Analyse-Livres & Culture pour tous
21 Mars 2019
Dans passagère du silence, Fabienne Verdier nous retrace son expérience extraordinaire en Chine pour apprendre l'art de la calligraphie. Pour cela, elle quitte sa famille et la France et part seule à l'aventure. Pourquoi la Chine ? La découverte de l'art multimillénaire la fascine et la littérature de François Cheng consolide ce qui deviendra une passion dévorante...
Repères : thème de l’autobiographie : étude
Dans l’article précédent, nous avons indiqué le plan de l’étude sur l’autobiographie, caisse de résonance, au travers du récit de Fabienne Verdier, passagère du silence. Nous découvrirons au fils des articles ensemble le sens caché de l’excellent titre de son livre. Pour nous mettre sur la voie, voyons d’abord le fond de l’incroyable aventure menée par cette jeune artiste durant dix années en Chine. On est saisi par le courage de la jeune fille déterminée qui s’élance -seule-en milieu hostile.

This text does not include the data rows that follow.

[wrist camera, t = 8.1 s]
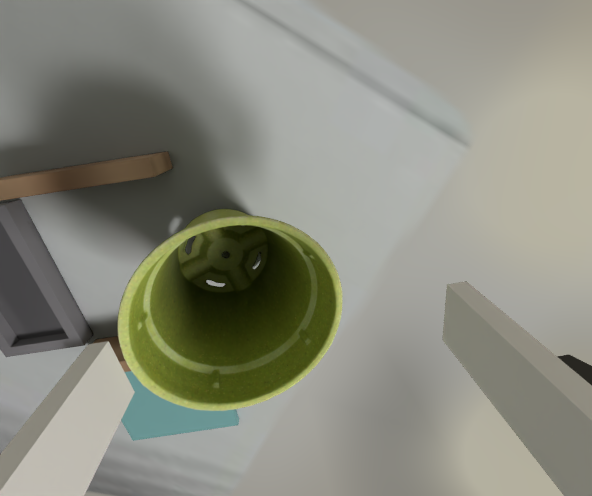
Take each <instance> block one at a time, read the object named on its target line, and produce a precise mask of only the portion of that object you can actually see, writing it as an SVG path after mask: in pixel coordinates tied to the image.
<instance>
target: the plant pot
mask: <svg viewBox="0 0 592 496" xmlns="http://www.w3.org/2000/svg"><path fill="white" fill-rule="evenodd" d="M241 225H245V226H241ZM193 236H195V239H194V242H193V244H192V247H191V253H190V254H187V253H186V251H185V247H186V245H187V241H188V239H189V238H191V237H193ZM225 251H226V252H229V254H230V256H229V257H228V258H224V257H222V253H223V252H225ZM259 252H260V253H261V261H260V264H259V265H258V267H257V268H256V269H252V266H253V265H254V263H255V261H256V258H257V256H258V253H259ZM206 280H211V281H214V282H216V283H225V284H226V285H224V286H223V287H217V286H211V285H208V283H206ZM341 313H342V288H341V282H340V279H339V276H338V273H337V270H336V268H335V266H334V264H333V262H332V260H331V259H330V257H329V256H328V254H327V253H326V252H325V251H324V249H323V248H322V247H321V246H320V245H319V244H318V243H317V242H316V241H315V240H314V239H312V238H311V237H310V236H308V235H307V234H305V233H304V232H302V231H301V230H299V229H297V228H295V227H293V226H291V225H289V224H286V223H284V222H281V221H278V220H274V219H270V218H265V217H259V216H249V215H247V214H245V213H243V212H240V211H237V210H231V209H217V210H213V211H209V212H207V213H204V214H202V215H200V216H198V217H197V218H195V219H193V220H192V221H191V222H190V223H189V224H188V225H187V226H186V228H185V229H183V230H182V231H180V232H178V233H176V234H174V235H173V236H171V237H170V238H168V239H167V240H165V241H164V242H162V243H161V244H160V245H159V246H158V247H156V248H155V249H154V250H153V251H152V252H151V253H150V254H149V255H148V256H147V257H146V258H145V259H144V260H143V262H142V263H141V264H140V265H139V267H138V268H137V269H136V271H135V272H134V274H133V275H132V277H131V279H130V280H129V282H128V284H127V286H126V289H125V291H124V294H123V296H122V299H121V303H120V308H119V313H118V339H119V343H120V347H121V350H122V354H123V356H124V359H125V361H126V363H127V365H128V367H129V368H130V370H131V371H132V372H133V374H134V375H135V376H136V377H137V379H138V380H139V381H140V382H141V384H142V385H143V386H144V387H146V388H147V389H149V390H150V391H151V392H152V393H154V394H156V395H157V396H159V397H161V398H162V399H165V400H167V401H169V402H172V403H174V404H177V405H180V406H184V407H187V408H192V409H196V410H206V411H225V410H234V409H239V408H243V407H247V406H251V405H254V404H257V403H260V402H263V401H266V400H268V399H270V398H272V397H274V396H276V395H279V394H281V393H282V392H284V391H286V390H287V389H289V388H291V387H292V386H293V385H295V384H296V383H298V382H299V381H300V380H301V379H303V378H304V377H305V376H306V375H307V374H308V373H309V372H310V371H311V370H312V369H313V368H314V367H315V366H316V365H317V364H318V363H319V361H320V360H321V359H322V358H323V356H324V355H325V353H326V352H327V351H328V349H329V347H330V346H331V344H332V342H333V340H334V337H335V334H336V332H337V329H338V326H339V323H340V319H341Z"/></svg>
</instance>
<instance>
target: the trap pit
mask: <svg viewBox="0 0 592 496" xmlns="http://www.w3.org/2000/svg"><path fill="white" fill-rule="evenodd" d="M92 336H93V333H92V331H91V329H90V328H89V326H88V324H87V322H86V320H85V318H84V316H83V314H82V313H81V311H80V309H79V307H78V305H77V303H76V301H75V300H74V298H73V296H72V294H71V292H70V290H69V288H68V287H67V285H66V283H65V281H64V279H63V277H62V275H61V274H60V272H59V270H58V268H57V266H56V264H55V262H54V261H53V259H52V257H51V255H50V253H49V251H48V249H47V247H46V246H45V244H44V242H43V240H42V238H41V236H40V234H39V233H38V231H37V229H36V227H35V225H34V223H33V221H32V220H31V218H30V216H29V214H28V212H27V210H26V208H25V207H24V205H23V203H22V201H21V200H16V201H9V202H3V203H0V349H1V351H2V352H3V354H4V355H5V356H6V357H10V356H16V355H23V354H30V353H36V352H43V351H50V350H56V349H63V348H70V347H76V346H83V345H85V344H86V343H87V341H88V340H89V339H90V338H91V337H92Z"/></svg>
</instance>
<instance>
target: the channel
mask: <svg viewBox="0 0 592 496" xmlns="http://www.w3.org/2000/svg"><path fill="white" fill-rule="evenodd" d="M172 168H173V166H172V163H171V160H170V157H169V153H168V151H167V152H161V153H155V154H148V155H142V156H135V157H129V158H122V159H116V160H109V161H103V162H96V163H90V164H83V165H77V166H70V167H64V168H58V169H51V170H45V171H38V172H32V173H25V174H19V175H12V176H7V177H2V178H0V201H1V200H7V199H14V198H20V197H27V196H33V195H40V194H46V193H53V192H59V191H66V190H72V189H79V188H85V187H92V186H98V185H105V184H111V183H118V182H124V181H131V180H137V179H144V178H150V177H155V176H157V175H159V174H162V173H164V172H166V171H168V170H170V169H172ZM106 341H109V343H110V345H111V347H112V349H113V351H114V353H115V355H116V357H117V359H118V361H119V363H120V364H121V366H122V368H123V370H124V372H129V371H131V370H130V368H129V367H128V365H127V363H126V361H125V359H124V356H123V354H122V350H121V347H120V343H119V339H118V336H116V337H109V338H103V339H96V340H95V341H94V342H93V344H94V343H100V342H106Z"/></svg>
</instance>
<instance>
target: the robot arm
mask: <svg viewBox="0 0 592 496" xmlns="http://www.w3.org/2000/svg"><path fill="white" fill-rule="evenodd" d="M444 316H445V317H444V328H443V341H444V342H445V344H446V345H447V346H448V347H449V349H450V350H451V351H452V353H453V354H454V355H455V356H456V358H457V359H458V360H459V361H460V363H461V364H462V365H463V367H464V368H465V369H466V370H467V372H468V373H469V374H470V376H471V377H472V378H473V379H474V381H475V382H476V383H477V384H478V386H479V387H480V389H481V390H482V391H483V392H484V394H485V395H486V396H487V397H488V399H489V400H490V401H491V402H492V404H493V405H494V406H495V408H496V409H497V410H498V412H499V413H500V414H501V415H502V417H503V418H504V419H505V421H506V422H507V423H508V424H509V426H510V427H511V428H512V430H513V431H514V432H515V433H516V435H517V436H518V437H519V439H520V440H521V441H522V442H523V444H524V445H525V446H526V448H527V449H528V450H529V451H530V453H531V454H532V455H533V457H534V458H535V459H536V460H537V462H538V463H539V464H540V466H541V467H542V468H543V469H544V470H545V472H546V473H547V475H548V476H549V477H550V478H551V480H552V481H553V482H554V483H555V485H556V486H557V487H558V489H559V490H560V491H561V492H562V494H563V495H564V496H592V366H591V365H589V364H587V363H585V362H583V361H581V360H579V359H576V358H575V357H573V356H571V355H564V356H558V357H557V356H556V355H554V354H553V353H552V352H551V351H549V350H548V349H547V348H546V347H545V346H543V345H542V344H541V343H540V342H539V341H538V340H536V339H535V338H534V337H533V336H531V335H530V334H529V333H528V332H527V331H525V330H524V329H523V328H522V327H521V326H519V325H518V324H517V323H516V322H514V321H513V320H512V319H511V318H509V316H507V315H506V314H505V313H504V312H503V311H501V310H500V309H499V308H498V307H496V306H495V305H494V304H493V303H492V302H491V301H489V300H488V299H487V298H486V297H485V296H483V295H482V294H481V293H480V292H479V291H477V290H476V289H475V288H474V287H473V286H471V285H470V284H469V283H468V282H467V281H465V282H459V283H453V284H447V291H446V303H445V315H444ZM134 393H135V392H134V390H133V388H132V386H131V384H130V382H129V380H128V378H127V376H126V374H125V372H124V370H123V368H122V366H121V364H120V363H119V361H118V359H117V357H116V355H115V353H114V351H113V349H112V347H111V345H110V343H109V341H106V342H100V343H94V344H88V345H87V347H86V348H85V349H84V350H83V352H82V353H81V354H80V355H79V357H78V358H77V359H76V360H75V362H74V363H73V364H72V365H71V367H70V368H69V369H68V370H67V372H66V373H65V374H64V375H63V377H62V378H61V379H60V380H59V382H58V383H57V384H56V385H55V387H54V388H53V389H52V390H51V392H50V393H49V394H48V395H47V397H46V398H45V399H44V400H43V402H42V403H41V404H40V405H39V407H38V408H37V409H36V410H35V412H34V413H33V414H32V415H31V417H30V418H29V419H28V420H27V422H26V423H25V424H24V425H23V427H22V428H21V429H20V430H19V432H18V433H17V434H16V435H15V437H14V438H13V439H12V440H11V442H10V443H9V444H8V445H7V447H6V448H5V449H4V450H3V452H2V453H1V454H0V496H84V495H85V493H86V491H87V488H88V486H89V484H90V482H91V480H92V478H93V476H94V474H95V472H96V470H97V468H98V466H99V464H100V462H101V460H102V458H103V456H104V454H105V452H106V450H107V448H108V446H109V444H110V442H111V440H112V438H113V436H114V433H115V431H116V429H117V427H118V425H119V423H120V421H121V419H122V417H123V415H124V413H125V411H126V409H127V407H128V405H129V403H130V401H131V399H132V397H133V395H134Z"/></svg>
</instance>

En 1983, Fabienne Verdier n’a pas craint de laisser sa famille pour se lancer dans l’aventure calligraphique. Toujours pudique, elle ne s’appesantit pas sur les adieux. Il ne s’agit pas d’un coup de tête, mais d’un projet mûri durant les trois années à l’École des beaux-arts de Toulouse dont elle sort diplômée avec les honneurs. Pourquoi la calligraphie ? C’est à la faveur d’un cours de calligraphie française organisée à rebours de l’enseignement académique que la jeune fille sent une affinité avec cet art dont elle pressent déjà qu’il s’associe à un art de vivre. C’est ensuite la littérature de François Cheng, puis l’éblouissement des maîtres japonais et enfin sa rencontre avec une Chinoise qui lui apprend les rudiments du mandarin, qu’elle peut affirmer qu’« une passion était née » (page 22). Munie d’une autorisation donnée par le Gouvernement chinois assortie d’une bourse lui permettant de vivre, elle est prête à mener une expérience extrême.

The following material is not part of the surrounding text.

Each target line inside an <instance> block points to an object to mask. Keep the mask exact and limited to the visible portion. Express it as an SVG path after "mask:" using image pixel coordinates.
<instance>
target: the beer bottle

À vingt et un ans, Fabienne Verdier quitte donc la France sans savoir qu’elle restera en Chine dix années. Malheureusement, les choses débutent mal. Son escale à Karachi et sa rencontre avec une équipe de hockey tournent au cauchemar, elle est meurtrie dans sa chair. Pourtant, elle ne rebrousse pas chemin. Elle se fait soigner et poursuit son voyage. Elle arrive enfin en Chine.
À sa propre stupéfaction, elle y est reçue avec les honneurs, en sa qualité d’unique étudiante occidentale en Chine.

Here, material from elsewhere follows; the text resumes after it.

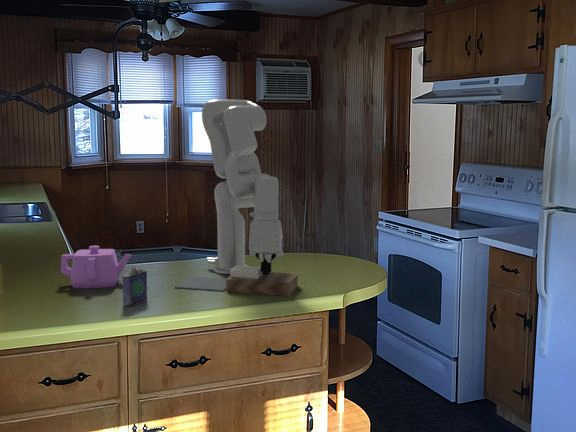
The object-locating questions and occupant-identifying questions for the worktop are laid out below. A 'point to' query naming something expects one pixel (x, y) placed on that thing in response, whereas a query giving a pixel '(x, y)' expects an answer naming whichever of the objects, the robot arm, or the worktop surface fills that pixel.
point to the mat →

À ce titre, elle bénéficie d’un traitement de « faveur », une chambre individuelle et des menus différenciés, un luxe dans un pays où tout est collectif. Rapidement, elle se rend compte qu’elle est purement et simplement mise en quarantaine : personne ne lui parle d’autant qu’elle ne comprend pas encore le dialecte chinois qu’on lui interdit au demeurant d’apprendre. Elle fait figure « d’étrangère »que le Parti communiste surveille en réalité étroitement. Pourtant, elle fait tout pour être une étudiante modèle ; elle suit la rude discipline sans broncher.
À l’aube, elle est soumise à un véritable entraînement physique. Elle est aussi soumise aux mêmes contingences matérielles : l’électricité et l’eau sont rationnées. L’enseignement académique qui dure 6 jours sur 7 est d’une rigueur absolue, aucune liberté n’est tolérée. Toute initiative est systématiquement refusée. Obéissants, les étudiants doivent peindre dans les contours étroits de l’idéologie du Parti ; l’art n’est conçu que comme un mode d’expression politique. C’est ainsi que l’on n’enseigne exclusivement que deux domaines, la peinture occidentale que l’on apprend à copier d’une part et les arts et traditions populaires chinois d’autre part. Il s’agit donc d’un programme d’études limité où tout est systématiquement scruté. Les peintres « décadents » dans leurs attitudes ou dans leur art sont ainsi chassés de l’université et envoyés dans des camps de redressement voire en asile psychiatrique. Le portrait brossé par l’artiste de la Chine post-Mao est effrayant à plus d’un titre.
Pour la jeune Française, l’enseignement qu’elle reçoit ainsi que le climat de terreur qui règne de manière ordinaire au sein de l’université du Sichuan sont une franche déconvenue. Par ailleurs, la solitude la ronge, elle dépérit. Au bout de six mois d’étude, elle se ressaisit enfin grâce à une meilleure compréhension de la langue. Elle trouve en elle les ressources nécessaires pour se rebeller ; elle n’hésite plus. Elle gagne… Elle se lance alors dans une expérience d’une radicalité extrême.